#### PROBLEM DESCRIPTION:
Please copy the passage on sustainability again, starting at the words "Aside from providing" and ending after "and promote sustainability.", and swap "advocacies" for "causes" throughout.

#### SUPPLIED PASSAGE:
※

Sustainability, regeneration and biophilia
The term corporate social responsibility has been a favorite phrase of late. The Oxford dictionary defines it as a company’s sense of “duty to treat people fairly and play a positive part in society.”
Aside from providing assistance to the less privileged members of society, it also includes supporting advocacies that fight environmental degradation and promote sustainability.
In the field of architecture and design, sustainability continues to be a catch-phrase to connote any deliberate effort in saving power, reducing use of timber and natural materials, harnessing rainwater for re-use, aiming for carbon-reduced building costs, and eventually carbon-neutral operational costs.
It exists in the near-panic level of attempting to curb any further environmental degradation in the face of humanity’s potential consumerist self-destruction. Green rating systems like the US-developed “LEED” (Leadership in Energy and Environmental Design) and the local rating system “Berde” by the Philippine Green Building Council, have provided some measure of sustainability standards to establish credibility for those who make that claim.

※

#### INFORMATION SUPPLIED:
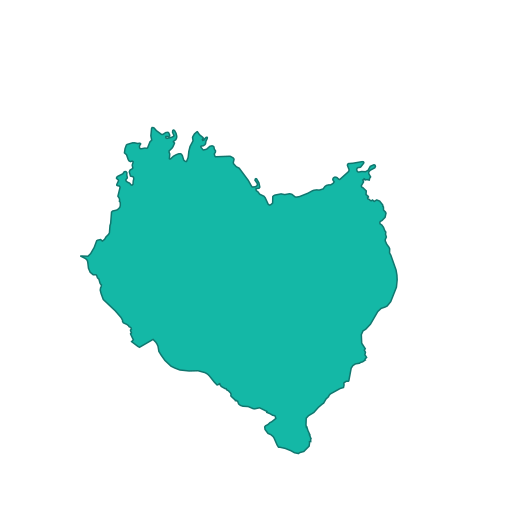 the district of Ban Haet, Khon Kaen, Thailand, rotated 44°
{"feature_id": "78962969B76194280377642", "entity_name": "Ban Haet", "entity_type": "district", "adm_level": 2, "iso_a3": "THA", "parent_name": "Thailand", "parent_adm1": "Khon Kaen", "projection": "albers", "projection_center": [102.747, 16.218], "detail": "fine", "context": "isolated", "style": "filled", "palette": "teal", "viewbox_px": 512, "rotation_deg": 44, "n_neighbors": 0, "source": "geoboundaries", "source_scale": "gbopen_adm2", "svg_char_len": 6147}
<svg xmlns="http://www.w3.org/2000/svg" viewBox="0 0 512 512"><g transform="rotate(44 256 256)"><path d="M406.8,255.2L406.5,255.3L406.0,253.9L406.0,252.1L402.9,251.4L401.6,249.2L399.3,248.5L399.0,246.8L392.6,245.3L386.4,239.4L385.0,235.5L385.8,232.4L385.7,225.6L382.2,211.4L382.4,206.8L384.3,203.1L385.1,200.9L384.6,195.2L378.7,180.9L374.1,175.1L370.7,171.9L366.5,168.8L352.5,161.8L349.9,161.0L347.2,158.0L345.4,157.3L341.8,156.7L338.6,155.4L337.6,154.5L336.6,151.8L334.1,150.4L332.9,148.8L332.2,148.4L331.2,148.4L327.8,146.8L324.9,146.3L323.1,146.7L322.0,146.2L321.4,144.9L322.0,142.9L322.0,138.5L319.7,134.8L319.0,134.9L318.5,134.4L315.9,134.4L313.6,132.2L312.6,132.2L312.0,131.4L311.4,131.2L306.8,130.6L303.9,131.8L303.1,134.6L300.9,134.8L300.7,136.0L299.7,136.7L298.3,136.6L296.8,137.2L295.8,136.6L295.9,135.4L294.9,135.1L294.3,135.4L293.4,135.2L292.5,135.4L290.1,132.6L285.4,132.6L284.4,133.0L283.3,132.6L282.9,132.1L281.9,128.0L280.0,127.2L280.6,125.7L280.2,125.3L280.6,125.1L281.7,125.5L282.8,123.8L284.0,123.3L284.1,122.8L284.7,122.6L283.8,121.3L283.5,119.5L280.0,118.5L278.7,117.3L278.6,115.0L280.2,110.0L279.7,108.6L278.7,108.0L277.8,108.2L277.3,108.7L275.9,112.1L277.1,116.5L276.2,119.3L273.3,121.8L271.6,124.3L271.0,124.7L269.6,124.7L268.3,123.8L267.8,122.8L267.9,121.7L269.3,119.9L269.5,119.1L269.0,114.5L268.6,113.8L267.9,113.6L266.8,114.4L261.3,121.9L258.3,125.3L258.2,126.4L258.8,127.3L263.1,129.3L263.8,130.5L263.9,131.7L263.1,142.8L262.2,143.3L259.9,143.3L258.7,143.8L257.9,144.5L257.5,145.6L257.5,146.6L258.2,147.7L259.1,148.1L260.7,148.3L261.0,150.1L260.3,153.0L258.9,154.3L257.7,156.2L257.3,158.1L257.7,161.1L255.7,164.7L253.7,166.3L251.9,168.6L251.2,170.1L249.8,174.6L246.0,183.1L244.2,185.5L243.2,186.3L238.9,186.7L236.9,187.9L234.0,191.9L230.9,193.9L227.3,199.0L226.8,200.5L226.8,201.6L231.2,206.4L231.0,208.9L230.4,210.0L228.8,210.3L222.1,207.7L220.2,207.5L215.6,209.0L213.1,208.5L210.8,208.8L209.5,207.9L209.3,207.4L211.1,205.2L210.9,203.8L207.2,201.3L202.8,200.1L202.2,200.4L202.0,201.0L202.6,202.2L206.3,202.9L207.3,203.6L207.8,204.4L207.8,205.5L207.3,206.8L205.4,209.0L203.9,208.8L198.0,207.0L182.9,204.5L179.7,205.5L175.7,205.2L174.7,204.5L173.1,201.8L172.4,201.4L171.4,201.3L168.4,202.1L167.7,202.6L157.9,212.8L157.2,212.8L155.1,211.6L154.7,209.6L153.9,208.5L151.9,208.1L149.8,206.7L148.4,206.9L147.5,207.7L146.6,209.2L146.3,213.5L144.5,216.3L144.0,216.4L140.8,216.0L140.2,215.5L140.2,215.1L141.6,213.2L141.9,211.3L141.7,210.3L140.3,208.3L139.3,205.4L138.7,204.6L138.2,204.6L137.7,205.4L137.6,207.5L138.0,208.9L137.4,209.9L136.5,209.5L136.2,208.0L135.7,207.6L131.1,208.0L127.5,207.3L127.2,207.8L126.9,210.9L127.6,213.9L128.0,214.8L130.7,216.9L132.5,223.1L135.0,227.4L138.7,232.2L140.2,235.8L140.2,236.6L139.2,237.1L137.5,237.3L133.2,234.9L131.5,234.6L130.6,234.9L129.3,236.3L128.2,238.7L127.3,241.6L127.1,245.6L126.6,246.1L126.1,246.2L123.1,242.5L121.5,241.8L120.5,240.8L120.7,237.0L120.4,235.2L119.1,231.6L118.8,231.3L117.5,231.4L117.0,231.0L117.5,228.0L116.8,226.1L115.8,224.9L113.3,223.3L110.5,222.4L109.3,222.5L108.9,223.5L110.0,225.0L113.4,226.4L113.6,226.9L113.0,229.0L110.3,233.3L109.0,233.6L108.1,232.8L108.2,232.4L110.4,230.6L110.5,229.5L109.6,228.8L107.3,228.0L106.4,228.5L105.3,230.0L104.6,233.2L103.6,234.2L97.3,235.0L93.8,234.7L92.9,235.0L92.0,235.8L92.2,236.7L96.9,242.6L100.5,245.1L100.4,247.5L102.8,253.3L102.8,254.2L101.0,255.7L98.8,258.8L98.0,259.2L97.3,259.1L96.2,258.4L95.6,257.4L95.2,255.5L94.1,255.5L92.7,257.3L90.2,258.8L88.6,260.3L85.8,265.3L85.7,266.3L87.2,269.7L89.7,273.2L92.5,273.1L97.1,275.4L98.6,275.8L100.2,275.3L100.8,274.0L101.4,273.6L102.3,273.6L103.8,276.6L106.3,278.3L106.4,279.1L105.7,281.7L106.4,283.5L110.2,285.7L112.5,284.4L113.4,284.6L114.6,285.5L115.5,287.2L117.6,289.7L117.7,291.0L117.0,291.6L114.4,291.4L112.1,292.2L110.1,292.2L109.3,291.3L109.3,289.6L109.0,289.0L106.8,287.5L105.3,285.8L103.9,285.6L103.2,286.1L102.7,287.0L103.1,289.4L101.2,294.7L101.1,296.2L101.8,297.1L104.0,296.9L104.8,297.3L106.2,301.3L106.7,301.8L107.4,301.7L109.2,300.6L110.5,301.0L115.1,308.9L117.7,309.5L119.2,310.6L119.6,311.5L121.1,311.7L123.3,313.9L124.1,315.3L124.3,316.3L124.2,318.7L123.8,319.9L121.6,323.3L121.6,324.8L128.8,333.5L129.8,335.5L134.5,341.2L134.9,342.9L134.8,346.4L135.5,349.2L135.3,351.0L135.1,352.0L132.8,352.1L131.1,354.6L130.8,355.7L133.7,362.3L135.4,369.2L135.3,372.9L129.6,378.0L134.8,376.4L136.6,376.2L138.1,376.6L139.5,377.5L144.0,381.2L148.1,382.9L151.9,382.6L153.9,380.7L154.7,380.6L157.1,381.8L159.1,381.8L162.7,383.9L163.8,384.2L164.8,384.1L166.1,385.8L166.3,386.8L167.6,388.7L170.6,390.6L176.4,393.4L192.7,393.2L201.6,394.0L204.6,394.9L205.5,395.8L207.0,396.2L210.7,394.9L212.5,394.7L214.0,395.0L215.1,394.5L216.0,394.5L217.3,395.3L217.1,396.3L217.5,396.8L219.8,397.8L219.7,399.0L220.1,399.3L226.0,401.5L226.0,404.0L233.7,403.1L235.6,402.6L239.9,387.5L243.8,387.6L245.9,388.1L248.2,389.0L252.4,392.1L256.6,393.2L263.0,394.4L271.4,394.3L275.4,393.0L280.4,390.9L287.7,385.2L294.0,378.8L300.4,375.3L303.2,374.6L305.5,374.6L313.8,375.7L317.6,375.8L318.4,374.2L318.3,373.3L318.6,373.0L319.3,373.5L321.6,374.0L326.1,372.8L326.7,372.2L328.2,372.6L329.6,372.1L332.8,372.2L334.1,372.8L334.9,373.9L335.5,374.2L341.1,374.1L341.7,374.4L342.3,373.5L343.1,373.6L343.6,373.2L346.3,374.5L348.5,374.3L350.9,373.2L355.0,369.7L360.0,367.8L361.2,366.9L364.0,362.7L372.0,360.2L372.4,361.0L375.6,359.7L378.6,359.0L380.2,358.0L381.1,357.9L383.1,359.1L382.4,364.6L381.8,366.0L381.7,368.7L380.8,371.6L381.0,372.9L383.0,374.5L387.9,375.3L390.7,374.2L393.6,374.0L395.2,374.3L402.5,377.3L405.0,377.9L406.3,376.8L410.7,374.1L416.4,371.8L420.3,370.8L423.8,368.6L424.0,367.1L426.2,363.4L426.3,355.9L424.5,353.4L423.4,352.4L424.3,351.5L422.4,349.7L422.5,349.2L418.8,347.6L419.0,347.2L414.6,345.5L411.4,343.7L411.2,344.2L409.3,342.8L404.8,337.8L404.7,334.4L406.3,328.4L406.0,321.5L406.6,315.7L406.9,315.1L405.7,310.2L405.9,306.8L405.4,305.7L405.3,303.6L408.6,292.8L410.3,289.8L408.9,287.6L407.5,286.5L407.4,286.1L407.9,283.5L409.5,281.8L409.4,281.2L402.4,270.6L401.8,267.5L402.5,264.5L404.9,261.3L405.2,259.8L406.2,258.1L406.8,255.2Z" fill="#14b8a6" stroke="#0f766e" stroke-width="1.5"/></g></svg>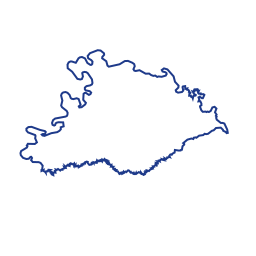 Taraira, Vaupés, Colombia (Natural Earth projection), rotated 108°
{"feature_id": "7082276B12935674193542", "entity_name": "Taraira", "entity_type": "district", "adm_level": 2, "iso_a3": "COL", "parent_name": "Colombia", "parent_adm1": "Vaupés", "projection": "natural_earth1", "projection_center": [-69.918, -0.672], "detail": "fine", "context": "isolated", "style": "outline", "palette": "blue", "viewbox_px": 256, "rotation_deg": 108, "n_neighbors": 0, "source": "geoboundaries", "source_scale": "gbopen_adm2", "svg_char_len": 5847}
<svg xmlns="http://www.w3.org/2000/svg" viewBox="0 0 256 256"><g transform="rotate(108 128 128)"><path d="M193.7,196.9L194.1,196.4L194.7,197.3L195.6,197.0L194.1,195.4L194.9,195.4L195.3,193.3L195.9,192.5L195.0,192.9L194.4,192.4L194.2,190.9L193.8,192.0L193.9,191.0L192.3,190.8L191.9,188.9L193.1,189.8L192.9,188.9L194.0,188.2L193.5,187.4L195.7,186.8L194.4,186.9L193.9,185.9L195.7,186.0L195.9,184.5L193.5,185.6L192.9,183.2L191.3,184.3L190.5,183.2L189.8,183.8L189.8,182.8L188.6,181.9L189.4,179.3L188.4,178.9L188.0,177.5L187.4,177.8L185.8,175.8L184.8,176.7L184.9,175.2L183.8,176.1L184.2,175.1L182.4,174.4L182.2,172.3L181.3,173.2L180.8,171.8L179.9,172.2L179.5,171.8L180.2,171.2L179.3,170.5L179.7,169.0L178.5,168.3L180.6,167.5L179.0,166.6L180.5,166.2L179.9,165.9L180.3,165.1L179.2,163.9L180.2,163.2L178.9,162.9L179.7,163.0L179.9,162.1L179.0,161.9L178.6,160.4L178.4,161.8L177.9,160.3L176.9,160.9L176.3,160.0L176.4,159.1L175.4,159.2L175.1,157.9L173.9,158.3L172.7,156.9L172.7,155.8L173.6,155.7L175.0,153.4L174.0,151.4L173.2,151.0L173.4,151.8L172.4,151.8L172.5,150.0L172.0,150.8L171.6,150.5L171.9,150.0L171.2,150.3L171.2,149.3L170.4,148.3L171.1,148.2L170.8,147.0L169.5,147.5L168.5,147.5L169.2,146.6L168.4,146.3L168.7,145.5L168.3,144.6L167.7,145.1L166.9,144.2L167.8,142.4L165.9,142.8L166.4,140.8L165.9,140.3L165.4,141.0L164.9,140.8L166.3,139.3L165.1,139.2L165.2,137.9L165.8,138.4L166.2,137.6L167.5,137.3L166.3,136.1L167.3,135.9L167.4,136.6L167.9,136.5L168.2,135.5L167.4,134.9L167.8,134.5L168.5,135.0L168.4,133.1L169.1,132.7L168.3,132.2L169.4,131.7L168.9,130.8L169.8,131.4L169.5,130.3L170.0,130.6L170.4,129.7L171.3,129.5L170.9,128.0L171.9,128.1L172.3,127.1L171.7,127.1L171.5,126.0L172.7,126.2L172.1,125.8L172.6,125.4L172.4,124.2L174.4,121.9L173.6,120.9L173.0,121.3L172.5,120.8L172.3,120.4L172.9,120.5L172.7,119.8L173.4,119.4L172.0,118.0L171.5,118.8L170.8,118.7L171.3,118.0L170.1,116.7L170.4,115.9L168.2,114.8L168.2,113.8L169.5,111.9L169.0,111.6L169.5,111.1L169.2,109.6L170.0,108.7L169.9,108.2L169.2,108.2L169.8,107.6L169.5,107.0L169.1,107.6L169.0,106.5L168.2,106.4L168.9,105.9L166.6,104.1L167.0,102.3L166.5,102.3L166.9,102.0L166.5,101.7L167.5,100.8L167.1,100.2L167.7,99.1L167.0,98.6L167.4,98.3L166.9,97.8L166.5,98.4L165.6,97.5L165.8,97.9L165.0,98.3L164.9,97.2L164.0,96.8L163.6,97.5L163.3,96.6L162.5,97.1L162.4,94.7L160.7,94.1L159.4,92.4L159.1,93.0L158.8,92.0L158.2,92.6L157.6,91.9L156.8,92.5L156.5,91.3L155.8,91.8L156.2,91.5L154.8,90.5L154.5,91.1L154.7,90.1L154.1,90.4L154.2,89.6L153.0,90.4L152.8,89.6L152.3,90.3L152.0,89.2L151.5,89.7L150.7,89.4L150.8,88.3L150.5,89.1L150.3,88.1L150.2,88.8L149.7,88.8L149.8,88.1L149.5,88.4L149.0,87.4L148.2,87.4L147.7,86.7L147.5,84.6L147.1,85.2L147.1,84.3L146.8,84.8L146.3,84.4L146.0,82.8L145.5,83.3L145.7,82.3L144.4,81.3L143.9,81.6L143.0,79.9L142.5,80.0L142.6,79.3L141.7,80.1L140.2,79.6L139.7,78.9L139.9,78.1L138.4,77.6L137.0,76.1L134.4,76.6L133.8,72.9L133.1,71.0L132.5,70.9L132.0,70.0L128.5,70.5L126.4,69.4L125.7,69.7L125.3,70.8L120.7,67.9L118.4,64.4L118.3,62.5L116.9,62.4L116.0,60.7L116.1,59.9L113.3,58.0L111.5,54.3L109.8,53.3L109.7,51.8L108.8,50.1L104.7,47.3L103.7,45.8L100.8,44.3L99.0,39.9L100.3,37.2L101.2,36.6L101.6,33.8L102.4,32.6L101.8,31.6L98.8,33.2L94.0,37.7L93.9,39.5L94.5,41.3L92.6,46.2L91.1,47.3L89.8,47.2L89.3,48.2L87.9,47.9L86.2,50.1L82.2,49.9L81.1,52.2L82.4,54.1L86.2,54.6L87.8,56.0L87.8,57.4L88.6,58.3L88.4,59.2L89.5,61.9L88.5,63.7L85.5,66.1L84.6,66.1L83.7,65.2L82.0,65.8L80.2,67.5L80.9,69.2L78.7,69.1L77.1,70.4L76.1,69.4L76.8,66.9L76.5,66.0L72.9,65.6L72.5,66.6L73.5,69.3L72.7,69.6L73.5,71.3L72.8,72.3L70.9,72.1L71.5,73.0L70.7,74.5L70.3,73.0L69.6,73.8L70.3,75.6L71.7,75.9L71.1,76.8L72.2,77.0L72.9,76.3L73.6,76.7L73.5,77.5L75.1,75.9L75.7,73.7L76.3,73.8L77.3,75.7L79.8,75.5L79.0,76.1L78.8,77.7L77.8,78.2L78.4,79.8L76.0,80.3L75.6,79.6L75.0,79.6L74.9,81.2L73.9,81.3L73.2,82.2L73.3,83.7L72.0,83.8L73.1,85.6L70.5,86.6L71.5,88.6L72.2,88.8L75.4,87.0L77.1,87.8L78.9,91.3L78.6,93.4L77.3,94.3L74.0,92.6L72.1,93.0L69.5,97.6L64.8,100.6L60.1,108.6L60.2,112.2L62.4,113.8L63.6,112.6L63.4,109.7L63.8,108.5L64.7,107.9L66.5,108.3L68.9,111.8L69.5,114.8L70.4,116.0L69.7,118.3L70.6,120.0L70.5,122.4L69.7,124.7L70.9,128.0L69.5,134.9L71.4,138.3L71.5,139.7L70.4,141.0L67.1,140.7L65.3,141.9L64.6,144.1L64.2,148.7L65.3,151.7L70.0,155.7L75.6,165.2L75.0,166.8L71.2,169.3L69.7,174.1L68.3,174.4L65.8,173.3L64.4,173.9L62.8,178.0L63.4,180.9L68.6,187.3L72.0,188.6L74.0,187.4L74.8,183.9L75.8,182.3L78.1,181.8L79.2,182.3L79.6,183.3L78.7,186.7L75.1,190.4L74.7,193.7L75.7,195.6L77.0,196.6L82.1,197.8L82.1,202.0L82.5,203.3L83.9,204.7L86.4,205.1L89.8,203.8L91.7,198.5L96.9,191.3L96.6,188.4L95.7,187.0L92.9,186.8L89.9,188.5L89.0,188.1L88.1,186.7L87.8,184.9L88.3,183.2L92.9,177.3L96.2,175.7L97.7,175.8L99.2,177.2L101.0,180.4L102.9,181.5L104.5,181.0L105.3,179.9L104.8,175.8L105.7,174.0L107.4,174.2L108.6,175.4L107.6,179.0L108.1,180.1L109.2,180.8L115.0,179.3L117.1,175.8L118.8,176.0L122.5,178.5L123.5,180.6L122.6,181.5L120.6,180.2L115.7,183.9L115.6,186.0L117.4,188.9L117.6,190.6L117.2,191.7L114.6,193.8L113.2,196.4L113.1,198.5L114.2,200.6L115.7,201.6L117.7,201.7L122.2,198.9L127.3,198.5L128.6,197.2L130.7,191.6L132.2,190.1L134.2,189.7L135.5,189.9L136.5,191.0L141.5,200.2L143.7,201.7L146.7,201.8L148.3,200.7L148.5,199.0L147.7,198.2L145.9,198.2L145.0,197.5L144.0,195.9L142.7,191.4L146.3,189.7L148.1,192.2L150.0,191.5L151.8,192.3L153.8,194.0L156.6,199.3L161.3,205.0L161.5,207.0L160.9,208.0L160.0,207.1L159.5,205.1L157.2,205.0L156.6,206.1L157.0,211.0L156.7,220.1L157.9,223.0L160.0,224.4L161.8,223.8L163.1,221.7L163.4,214.1L164.1,213.5L166.5,213.1L169.8,210.2L172.0,211.7L174.0,218.4L176.0,218.8L176.3,218.0L177.8,218.1L182.9,222.5L185.1,222.5L187.0,221.5L188.8,218.6L188.9,215.1L187.9,212.9L185.6,211.8L185.3,211.1L186.2,210.0L188.5,210.2L189.8,208.1L188.1,202.4L188.2,200.4L190.2,197.5L193.7,196.9Z" fill="none" stroke="#1e3a8a" stroke-width="2"/></g></svg>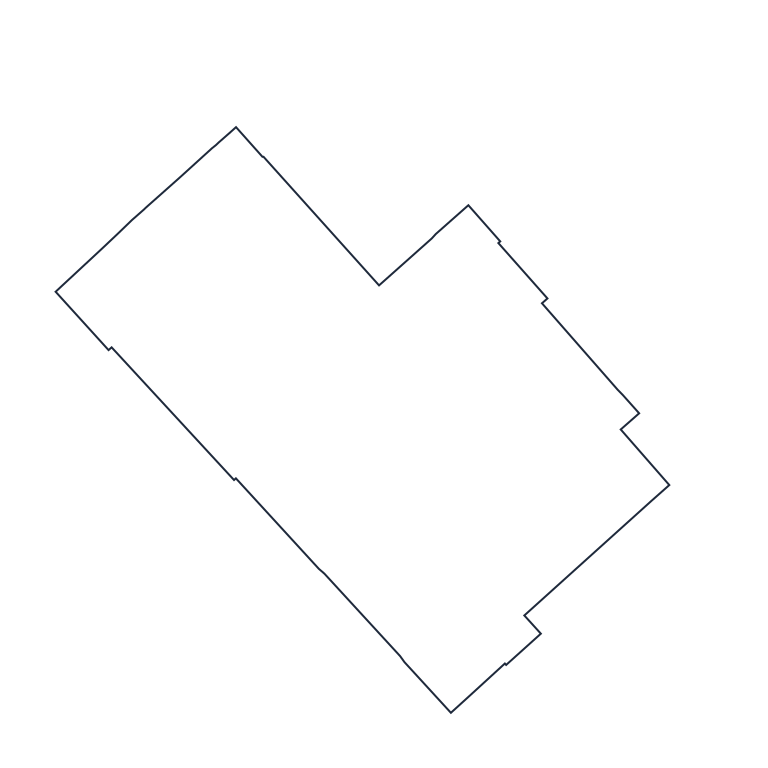 Harney, Oregon, United States of America (orthographic projection), rotated 138°
{"feature_id": "52423323B63966770736551", "entity_name": "Harney", "entity_type": "district", "adm_level": 2, "iso_a3": "USA", "parent_name": "United States of America", "parent_adm1": "Oregon", "projection": "orthographic", "projection_center": [-119.059, 43.02], "detail": "fine", "context": "isolated", "style": "outline", "palette": "slate", "viewbox_px": 768, "rotation_deg": 138, "n_neighbors": 0, "source": "geoboundaries", "source_scale": "gbopen_adm2", "svg_char_len": 689}
<svg xmlns="http://www.w3.org/2000/svg" viewBox="0 0 768 768"><g transform="rotate(138 384 384)"><path d="M263.6,118.2L239.6,118.0L238.5,191.8L214.0,191.5L213.9,216.1L214.2,223.4L212.6,338.3L205.3,338.2L204.7,412.2L202.2,412.2L201.7,460.4L245.2,460.8L251.1,460.2L321.7,460.6L321.5,633.5L322.3,634.2L322.1,673.9L329.6,673.9L345.0,674.1L349.0,674.0L354.0,674.3L397.5,674.1L440.7,674.4L444.5,674.4L444.8,674.3L461.5,674.5L481.4,673.8L502.6,673.3L566.3,672.3L566.0,593.5L561.9,593.5L559.7,413.0L557.2,413.0L556.1,290.2L555.2,282.9L554.1,171.0L554.9,163.6L554.3,94.9L529.8,95.0L481.2,95.4L481.2,93.5L434.5,93.5L434.6,118.1L263.6,118.2Z" fill="none" stroke="#1e293b" stroke-width="2"/></g></svg>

※

#### SOLUTION TO THIS TASK:
Aside from providing assistance to the less privileged members of society, it also includes supporting causes that fight environmental degradation and promote sustainability.